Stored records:

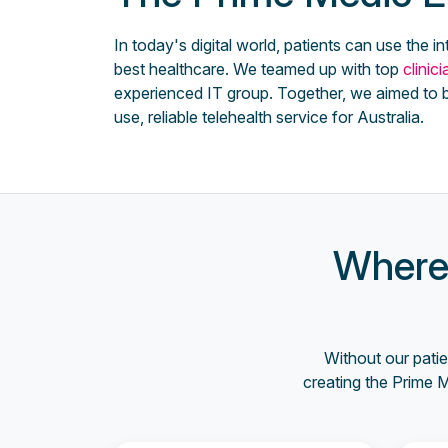
In today's digital world, patients can use the in
best healthcare. We teamed up with top
clinic
experienced IT group. Together, we aimed to b
use, reliable telehealth service for Australia.
Where 
Without our patie
creating the Prime 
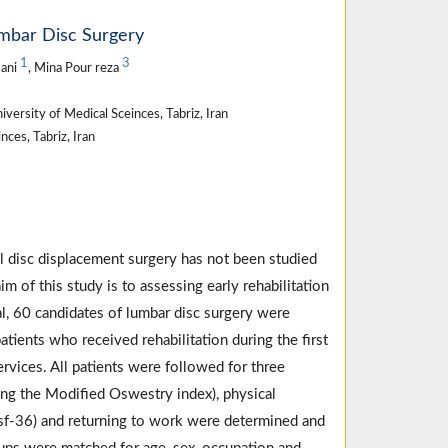
Lumbar Disc Surgery
1
3
mani
, Mina Pour reza
versity of Medical Sceinces, Tabriz, Iran
ces, Tabriz, Iran
al disc displacement surgery has not been studied
im of this study is to assessing early rehabilitation
ial, 60 candidates of lumbar disc surgery were
ients who received rehabilitation during the first
rvices. All patients were followed for three
sing the Modified Oswestry index), physical
re sf-36) and returning to work were determined and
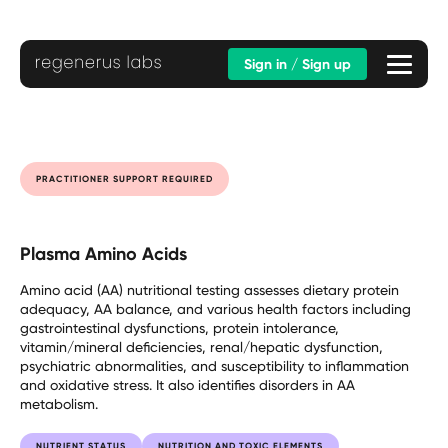
Sign in / Sign up
PRACTITIONER SUPPORT REQUIRED
Plasma Amino Acids
Amino acid (AA) nutritional testing assesses dietary protein
adequacy, AA balance, and various health factors including
gastrointestinal dysfunctions, protein intolerance,
vitamin/mineral deficiencies, renal/hepatic dysfunction,
psychiatric abnormalities, and susceptibility to inflammation
and oxidative stress. It also identifies disorders in AA
metabolism.
NUTRIENT STATUS
NUTRITION AND TOXIC ELEMENTS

▸ EXERCISE DIRECTIONS
With the pictures excluded, the records are to be reproduced exactly.

▸ REPLY TO THE EXERCISE
In today's digital world, patients can use the in
best healthcare. We teamed up with top
clinic
experienced IT group. Together, we aimed to b
use, reliable telehealth service for Australia.
Where 
Without our patie
creating the Prime 
Lumbar Disc Surgery
1
3
mani
, Mina Pour reza
versity of Medical Sceinces, Tabriz, Iran
ces, Tabriz, Iran
al disc displacement surgery has not been studied
im of this study is to assessing early rehabilitation
ial, 60 candidates of lumbar disc surgery were
ients who received rehabilitation during the first
rvices. All patients were followed for three
sing the Modified Oswestry index), physical
re sf-36) and returning to work were determined and
Sign in / Sign up
PRACTITIONER SUPPORT REQUIRED
Plasma Amino Acids
Amino acid (AA) nutritional testing assesses dietary protein
adequacy, AA balance, and various health factors including
gastrointestinal dysfunctions, protein intolerance,
vitamin/mineral deficiencies, renal/hepatic dysfunction,
psychiatric abnormalities, and susceptibility to inflammation
and oxidative stress. It also identifies disorders in AA
metabolism.
NUTRIENT STATUS
NUTRITION AND TOXIC ELEMENTS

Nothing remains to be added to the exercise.